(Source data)
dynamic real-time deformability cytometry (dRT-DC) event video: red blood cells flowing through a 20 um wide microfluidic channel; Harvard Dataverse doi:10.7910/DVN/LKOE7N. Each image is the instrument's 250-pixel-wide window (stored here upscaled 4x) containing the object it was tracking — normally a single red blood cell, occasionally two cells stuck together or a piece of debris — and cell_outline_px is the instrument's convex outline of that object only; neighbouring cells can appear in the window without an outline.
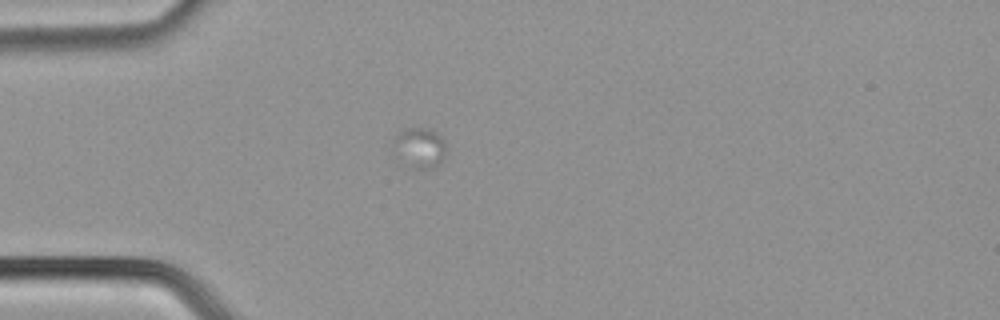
{"species": "common noctule bat (a hibernating species)", "species_latin": "Nyctalus noctula", "temperature_condition": "cold", "stored_images_in_passage": 8, "camera_frame_rate_fps": 3000, "um_per_image_px": 0.085, "animal": {"sex": "male", "body_mass_g": 21.5, "forearm_length_mm": 52.0}, "frame": {"image": 1, "passage_image": 1, "time_ms": 0.0, "image_size_px": [1000, 320], "cell_outline_px": [[444, 156], [440, 164], [436, 168], [412, 168], [396, 140], [396, 136], [404, 128], [432, 128], [444, 140]], "centroid_in_image_um": [35.84, 12.51], "position_along_channel_um": 49.2, "area_um2": 11.21}}
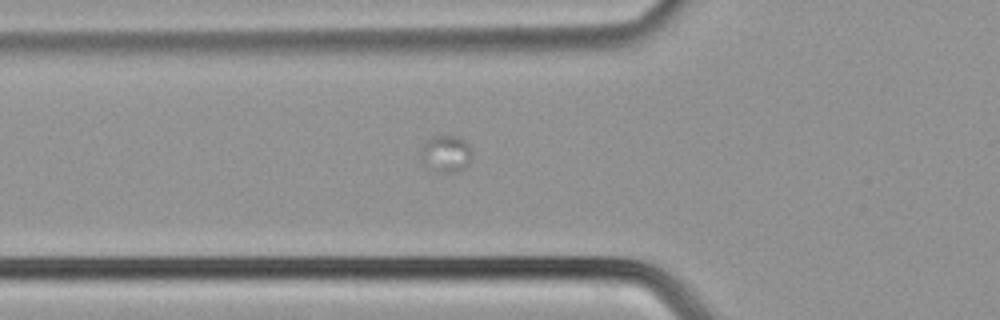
{"frame": {"image": 2, "passage_image": 5, "time_ms": 1.333, "image_size_px": [1000, 320], "cell_outline_px": [[472, 156], [468, 164], [464, 168], [456, 172], [444, 172], [424, 164], [424, 140], [432, 136], [460, 136], [468, 144], [472, 152]], "centroid_in_image_um": [37.99, 13.03], "position_along_channel_um": 87.8, "area_um2": 10.58}}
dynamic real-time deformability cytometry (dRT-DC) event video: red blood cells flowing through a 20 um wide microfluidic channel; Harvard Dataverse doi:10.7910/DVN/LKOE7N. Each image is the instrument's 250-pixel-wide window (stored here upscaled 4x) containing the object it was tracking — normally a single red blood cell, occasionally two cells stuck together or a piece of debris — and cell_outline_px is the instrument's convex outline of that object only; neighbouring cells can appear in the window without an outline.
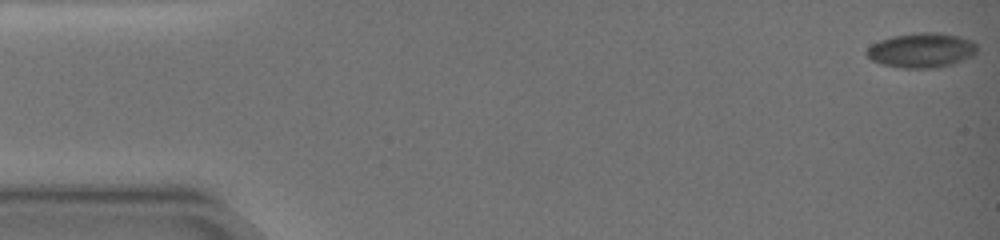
{"species": "common noctule bat (a hibernating species)", "species_latin": "Nyctalus noctula", "temperature_condition": "warm", "stored_images_in_passage": 74, "camera_frame_rate_fps": 3000, "um_per_image_px": 0.085, "animal": {"sex": "female", "body_mass_g": 19.0, "forearm_length_mm": 51.5}, "frame": {"image": 1, "passage_image": 1, "time_ms": 0.0, "image_size_px": [1000, 240], "cell_outline_px": [[976, 52], [972, 56], [964, 60], [952, 64], [936, 68], [900, 68], [880, 64], [872, 60], [864, 52], [872, 44], [880, 40], [892, 36], [920, 32], [940, 32], [960, 36], [972, 40], [976, 44]], "centroid_in_image_um": [78.33, 4.27], "position_along_channel_um": 6.7, "area_um2": 22.54}}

→ **TASK GOAL**
Print each record exactly as it stands, leaving the images out.

→ **PROBLEM SOLUTION**
dynamic real-time deformability cytometry (dRT-DC) event video: red blood cells flowing through a 20 um wide microfluidic channel; Harvard Dataverse doi:10.7910/DVN/LKOE7N. Each image is the instrument's 250-pixel-wide window (stored here upscaled 4x) containing the object it was tracking — normally a single red blood cell, occasionally two cells stuck together or a piece of debris — and cell_outline_px is the instrument's convex outline of that object only; neighbouring cells can appear in the window without an outline.
{"species": "common noctule bat (a hibernating species)", "species_latin": "Nyctalus noctula", "temperature_condition": "cold", "stored_images_in_passage": 8, "camera_frame_rate_fps": 3000, "um_per_image_px": 0.085, "animal": {"sex": "male", "body_mass_g": 21.5, "forearm_length_mm": 52.0}, "frame": {"image": 1, "passage_image": 1, "time_ms": 0.0, "image_size_px": [1000, 320], "cell_outline_px": [[444, 156], [440, 164], [436, 168], [412, 168], [396, 140], [396, 136], [404, 128], [432, 128], [444, 140]], "centroid_in_image_um": [35.84, 12.51], "position_along_channel_um": 49.2, "area_um2": 11.21}}
{"frame": {"image": 2, "passage_image": 5, "time_ms": 1.333, "image_size_px": [1000, 320], "cell_outline_px": [[472, 156], [468, 164], [464, 168], [456, 172], [444, 172], [424, 164], [424, 140], [432, 136], [460, 136], [468, 144], [472, 152]], "centroid_in_image_um": [37.99, 13.03], "position_along_channel_um": 87.8, "area_um2": 10.58}}
dynamic real-time deformability cytometry (dRT-DC) event video: red blood cells flowing through a 20 um wide microfluidic channel; Harvard Dataverse doi:10.7910/DVN/LKOE7N. Each image is the instrument's 250-pixel-wide window (stored here upscaled 4x) containing the object it was tracking — normally a single red blood cell, occasionally two cells stuck together or a piece of debris — and cell_outline_px is the instrument's convex outline of that object only; neighbouring cells can appear in the window without an outline.
{"species": "common noctule bat (a hibernating species)", "species_latin": "Nyctalus noctula", "temperature_condition": "warm", "stored_images_in_passage": 74, "camera_frame_rate_fps": 3000, "um_per_image_px": 0.085, "animal": {"sex": "female", "body_mass_g": 19.0, "forearm_length_mm": 51.5}, "frame": {"image": 1, "passage_image": 1, "time_ms": 0.0, "image_size_px": [1000, 240], "cell_outline_px": [[976, 52], [972, 56], [964, 60], [952, 64], [936, 68], [900, 68], [880, 64], [872, 60], [864, 52], [872, 44], [880, 40], [892, 36], [920, 32], [940, 32], [960, 36], [972, 40], [976, 44]], "centroid_in_image_um": [78.33, 4.27], "position_along_channel_um": 6.7, "area_um2": 22.54}}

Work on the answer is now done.